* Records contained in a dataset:
######

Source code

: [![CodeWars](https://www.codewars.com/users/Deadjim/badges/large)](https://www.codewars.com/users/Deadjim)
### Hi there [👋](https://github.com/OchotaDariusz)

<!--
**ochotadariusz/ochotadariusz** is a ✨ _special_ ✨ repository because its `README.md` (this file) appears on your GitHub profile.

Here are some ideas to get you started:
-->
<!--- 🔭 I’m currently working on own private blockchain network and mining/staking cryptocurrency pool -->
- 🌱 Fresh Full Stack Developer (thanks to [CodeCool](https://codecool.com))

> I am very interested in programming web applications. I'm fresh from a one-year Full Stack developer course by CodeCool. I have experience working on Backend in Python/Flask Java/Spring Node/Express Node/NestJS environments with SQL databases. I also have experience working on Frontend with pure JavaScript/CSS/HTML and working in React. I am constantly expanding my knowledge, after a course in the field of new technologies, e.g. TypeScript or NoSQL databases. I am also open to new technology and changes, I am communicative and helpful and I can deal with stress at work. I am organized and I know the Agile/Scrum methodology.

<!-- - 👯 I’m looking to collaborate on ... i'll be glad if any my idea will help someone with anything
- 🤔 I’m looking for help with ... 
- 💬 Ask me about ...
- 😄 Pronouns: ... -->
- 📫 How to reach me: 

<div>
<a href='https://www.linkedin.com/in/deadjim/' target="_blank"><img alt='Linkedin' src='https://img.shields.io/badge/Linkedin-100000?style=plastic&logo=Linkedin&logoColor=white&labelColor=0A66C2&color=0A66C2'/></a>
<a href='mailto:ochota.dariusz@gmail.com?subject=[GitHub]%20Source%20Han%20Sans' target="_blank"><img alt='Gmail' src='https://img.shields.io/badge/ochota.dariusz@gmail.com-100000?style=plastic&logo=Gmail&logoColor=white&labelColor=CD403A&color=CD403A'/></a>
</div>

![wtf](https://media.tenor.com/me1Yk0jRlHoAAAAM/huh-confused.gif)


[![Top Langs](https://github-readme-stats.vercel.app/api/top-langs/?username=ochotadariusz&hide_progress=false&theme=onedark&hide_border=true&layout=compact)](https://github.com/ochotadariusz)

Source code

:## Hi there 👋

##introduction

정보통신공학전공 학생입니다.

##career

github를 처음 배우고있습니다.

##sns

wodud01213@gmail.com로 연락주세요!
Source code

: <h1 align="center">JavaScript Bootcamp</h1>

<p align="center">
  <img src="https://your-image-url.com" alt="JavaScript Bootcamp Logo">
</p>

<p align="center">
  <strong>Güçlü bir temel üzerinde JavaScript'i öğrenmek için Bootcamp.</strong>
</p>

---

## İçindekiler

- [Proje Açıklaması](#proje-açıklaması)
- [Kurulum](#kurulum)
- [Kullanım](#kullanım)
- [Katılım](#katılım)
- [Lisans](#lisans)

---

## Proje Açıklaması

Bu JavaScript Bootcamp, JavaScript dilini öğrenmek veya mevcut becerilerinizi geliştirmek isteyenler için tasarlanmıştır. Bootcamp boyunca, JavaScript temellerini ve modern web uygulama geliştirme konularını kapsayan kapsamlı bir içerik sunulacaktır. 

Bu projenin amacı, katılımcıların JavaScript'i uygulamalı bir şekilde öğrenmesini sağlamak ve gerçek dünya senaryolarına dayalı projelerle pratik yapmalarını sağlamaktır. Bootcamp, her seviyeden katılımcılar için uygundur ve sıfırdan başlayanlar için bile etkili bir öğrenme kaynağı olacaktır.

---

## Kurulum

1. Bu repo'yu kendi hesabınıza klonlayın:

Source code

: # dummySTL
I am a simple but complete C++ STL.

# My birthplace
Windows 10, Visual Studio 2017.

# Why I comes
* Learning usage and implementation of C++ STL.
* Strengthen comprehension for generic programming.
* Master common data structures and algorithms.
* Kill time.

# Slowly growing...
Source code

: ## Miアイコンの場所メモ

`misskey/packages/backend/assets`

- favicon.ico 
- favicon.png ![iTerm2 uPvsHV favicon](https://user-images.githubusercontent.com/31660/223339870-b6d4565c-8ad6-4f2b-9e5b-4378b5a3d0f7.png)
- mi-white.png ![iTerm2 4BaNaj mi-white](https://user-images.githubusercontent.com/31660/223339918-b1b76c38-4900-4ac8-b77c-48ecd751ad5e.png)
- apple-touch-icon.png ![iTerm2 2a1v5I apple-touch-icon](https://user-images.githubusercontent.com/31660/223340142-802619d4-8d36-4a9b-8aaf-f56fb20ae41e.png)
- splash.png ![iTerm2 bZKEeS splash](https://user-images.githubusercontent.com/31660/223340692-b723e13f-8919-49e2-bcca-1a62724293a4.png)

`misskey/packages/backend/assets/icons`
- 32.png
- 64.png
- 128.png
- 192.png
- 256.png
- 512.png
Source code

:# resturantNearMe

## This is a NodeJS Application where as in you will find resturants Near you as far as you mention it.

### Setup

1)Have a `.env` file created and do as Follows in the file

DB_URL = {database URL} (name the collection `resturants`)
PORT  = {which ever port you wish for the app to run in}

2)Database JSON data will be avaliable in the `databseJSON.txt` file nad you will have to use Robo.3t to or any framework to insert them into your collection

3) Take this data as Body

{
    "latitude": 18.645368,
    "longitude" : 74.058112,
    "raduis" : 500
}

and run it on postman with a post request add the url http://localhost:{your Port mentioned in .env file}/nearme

######

* YOUR TASK: Go through the entries above and count each line that contains the string "labelColor". Reply only with the total.

* ANSWER TO THIS PROBLEM: 2